Ptolemäus gibt keine Quellen seiner Schrift an. Die Analyse des Inhaltes führt aber zu der Annahme, dass er mehrere der zahlreichen astrologischen Handbücher exzerpierte, die in der hellenistischen Geisteswelt kursierten, darunter die Handbücher des Hermes Trismegistos und des Nechepso-Petosiris.[3] Grundlegend sind aber die Schriften des bedeutenden Universalgelehrten Poseidonios, von dem sich die Werkstitel Über die Vorhersage und Über die Weisagung erhalten haben.[4] die Werke selbst allerdings nicht. Auch die geologischen und ethnographischen Ausführungen in Buch 2 werden auf Posaidonios zurückgeführt[5]

Inhalt

Ptolemäus gliedert die vielfältigen Bereiche der Astrologie in eine Behandlung der astrologischen Elemente und Lehren (Buch 1), die allgemeine Astrologie (Mundanastrologie) mit der Darstellung von Rassen- und Charaktereigentümlichkeiten ganzer Völker (Buch 2) und die Genethlialogie, d. h. die individuelle Geburtshoroskopie (Buch 3 und 4).[6]

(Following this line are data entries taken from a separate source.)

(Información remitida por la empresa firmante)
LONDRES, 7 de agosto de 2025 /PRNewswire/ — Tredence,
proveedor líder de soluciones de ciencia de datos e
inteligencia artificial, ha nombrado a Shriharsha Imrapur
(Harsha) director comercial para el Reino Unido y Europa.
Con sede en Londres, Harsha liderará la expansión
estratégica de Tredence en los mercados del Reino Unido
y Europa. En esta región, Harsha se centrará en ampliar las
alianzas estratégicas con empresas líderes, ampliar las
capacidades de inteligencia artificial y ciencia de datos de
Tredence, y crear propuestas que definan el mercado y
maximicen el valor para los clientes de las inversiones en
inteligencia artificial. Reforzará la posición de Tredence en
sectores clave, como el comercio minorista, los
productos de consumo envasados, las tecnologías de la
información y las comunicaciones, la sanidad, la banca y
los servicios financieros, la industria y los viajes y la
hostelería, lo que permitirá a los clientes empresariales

Astrologische Elemente (Buch 1)

Ptolemäus begründet die Astrologie mit der generellen Einwirkung der Himmelskörper auf die Natur. Die Sonne bewirke den Wechsel der Jahreszeiten, Hitze und Kälte, der Mond beeinflusse das Meer und die Sterne stehen in Zusammenhang mit Wind und Wetter (Kap. 2). Im Mittelpunkt stehen aber die 12 Tierkreiszeichen, die 7 sichtbaren großen Himmelskörper (Sonne, Mond, Merkur, Venus, Mars, Jupiter, Saturn) und ihre Beziehungen zueinander (Aspekte, Trigone, Häuser der Planeten, Erhöhung/Erniedrigung usw.). Obwohl die Sternbilder außerhalb des Tierkreises nur eine geringe Rolle in der Astrologie spielen, werden doch die Hauptbilder des nördlichen Himmels aufgezählt (Kap. 9). Ptolemäus konnte diese seinem Werk Almagest (Buch 7, Kap. 5) entnehmen. Zum Abschluss werden die Grenzen des Einflusses der großen Himmelskörper innerhalb der Tierkreiszeichen detailliert ausgeführt in 3 Überlieferungen, der ägyptischen, der chaldäischen und einer weiteren geheimnisvollen, die Ptolemäus in einem alten Manuskript gefunden haben will.

Mundanastrologie (Buch 2)

In Kap. 2 und 3 des Buches 2 werden Eigenschaften von Völkerschaften auf geologische und astrologische Einflüsse zurückgeführt. Kap. 2 legt körperliche und geistige Anlagen der Bewohner ganzer Zonen durch deren Breitengrad fest.[7] Dabei wird, wie schon bei Aristoteles, Vitruv (De architectura libri decem, VI ,4) und Plinius dem Älteren (Naturalis historia, II 78,189), die Wildheit der Bewohner der nördlichen und südlichen Zonen geschildert[8]. In Kap. 3 – einem der umfangreichsten der Abhandlung – wird ein breiteres Tableau entworfen[9] Die bekannte Oikumene wird in 4 Teile aufgeteilt, deren Grundlage die Aufteilung des Zodiaks in 4 Trigone ist. So werden dem nordwestlichen Trigon Widder-Löwe-Schütze u. a. die Länder Britannien, Belgien, Germanien zugeordnet und deren Bewohnern verschiedenes, wie etwa "Freude an den Waffen", aber auch "Wollust, die sich nicht auf Frauen richtet*, nachgesagt. In ähnlicher Weise wird die gesamte bekannte Welt aufgeteilt und ihren Bewohnern wg. Einfluss der Trigone und der Planeten Eigenschaften und Handlungen zugeteilt: kühn, freiheitsliebend, hässlich und widerwärtig, scharfsinnig, pflegen den Straßenraub oder den Beischlaf mit ihren Müttern usw.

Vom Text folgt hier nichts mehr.